Während der Lufthansa-Konzern mit der Bundesregierung um einen Kredit von bis zu 10 Milliarden Euro feilscht und mindestens 18.000 Stellen abbauen will, hat die Lufthansa-Tochter Brussels Airlines letzte Woche bekanntgegeben, bis zu 1000 Stellen zu streichen. Das beträfe ein Viertel der Belegschaft.
Der Flugzeugbauer Airbus hat derweil angekündigt, 10.000 Stellen zu streichen.
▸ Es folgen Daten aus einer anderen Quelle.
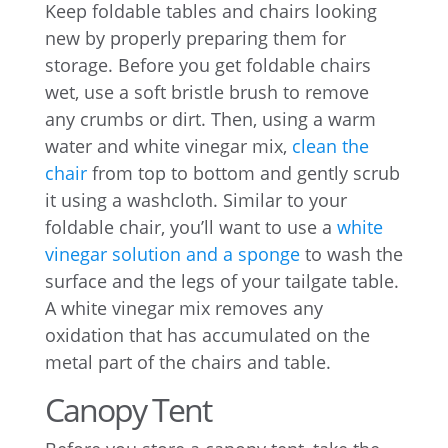
Keep foldable tables and chairs looking
new by properly preparing them for
storage. Before you get foldable chairs
wet, use a soft bristle brush to remove
any crumbs or dirt. Then, using a warm
water and white vinegar mix,
clean the
chair
from top to bottom and gently scrub
it using a washcloth. Similar to your
foldable chair, you’ll want to use a
white
vinegar solution and a sponge
to wash the
surface and the legs of your tailgate table.
A white vinegar mix removes any
oxidation that has accumulated on the
metal part of the chairs and table.
Canopy Tent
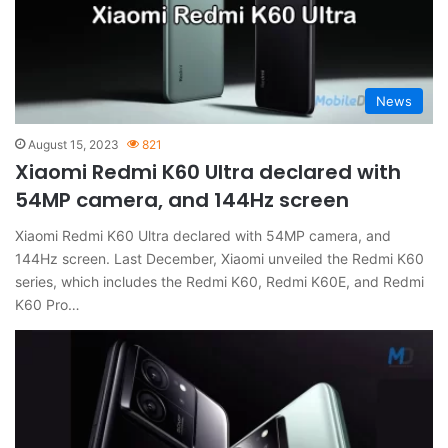
News
August 15, 2023
821
Xiaomi Redmi K60 Ultra declared with
54MP camera, and 144Hz screen
Xiaomi Redmi K60 Ultra declared with 54MP camera, and
144Hz screen. Last December, Xiaomi unveiled the Redmi K60
series, which includes the Redmi K60, Redmi K60E, and Redmi
K60 Pro…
Schon Ende April hatte der Airbus-Chef Guillaume Faury in einem Brief an die 135.000 Beschäftigten geschrieben: „Das Überleben von Airbus steht infrage, wenn wir jetzt nicht handeln.“ Die Beurlaubung von 6000 Mitarbeitern könnte erst der Anfang sein, hatte er die Belegschaft damals gewarnt.
Die Gewerkschaften unterstützen diesen Kurs und richten, wenn überhaupt, zahnlose Appelle an die Konzerne. An die TUI-Manager gerichtet, die einen Staatskredit über 1,8 Milliarden Euro erhalten, sagte der Chef des Deutschen Gewerkschaftsbunds (DGB), Reiner Hoffmann letzten Donnerstag der Neuen Osnabrücker Zeitung: „Wenn der Staat hilft, müssen unterm Strich mehr Arbeitsplätze erhalten bleiben.“
Die Betriebsräte von Galeria Kaufhof Karstadt und die Gewerkschaft Verdi haben den jetzigen Kahlschlag seit Jahren mit immer neuen Kürzungen bei Arbeitsplätzen und Löhnen vorbereitet, die angeblich die Wettbewerbsfähigkeit sichern sollten. Noch vor Weihnachten habe der Konzern die Zukunft für das Warenhaus und damit auch eine Standort- und Beschäftigungssicherung tarifvertraglich zugesichert. Nun komme ein Kahlschlag auf Kosten der Beschäftigten, klagen sie und appellieren an die Politik, dies nicht zuzulassen.
Die von Verdi angekündigte „harte Auseinandersetzung“ ist reiner Bluff. Denn die Gewerkschaften vertreten nicht die Interessen der Beschäftigten gegen die Konzerne, sondern umgekehrt, die Interessen der Unternehmen und ihrer Aktionäre gegen die Belegschaften.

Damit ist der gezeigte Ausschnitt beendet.